GIVEN ENTRIES:

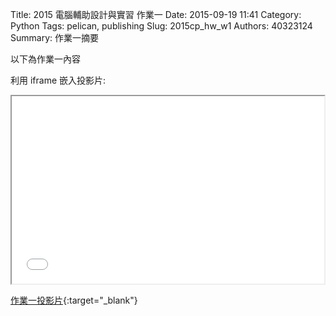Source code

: Title: 2015 電腦輔助設計與實習 作業一
Date: 2015-09-19 11:41
Category: Python
Tags: pelican, publishing
Slug: 2015cp_hw_w1
Authors: 40323124
Summary: 作業一摘要

以下為作業一內容

利用 iframe 嵌入投影片:

<iframe src="40323124_cp_w1_p.html" width="500" height="300"></iframe>

[作業一投影片](40323124_cp_w1_p.html){:target="_blank"}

WORK TASK:
Lines from the one containing "2015 電腦輔助設計與實習 作業一" through the final line of the entries above are to be output exactly; omit all others.

EXERCISE SOLUTION:
: Title: 2015 電腦輔助設計與實習 作業一
Date: 2015-09-19 11:41
Category: Python
Tags: pelican, publishing
Slug: 2015cp_hw_w1
Authors: 40323124
Summary: 作業一摘要

以下為作業一內容

利用 iframe 嵌入投影片:

<iframe src="40323124_cp_w1_p.html" width="500" height="300"></iframe>

[作業一投影片](40323124_cp_w1_p.html){:target="_blank"}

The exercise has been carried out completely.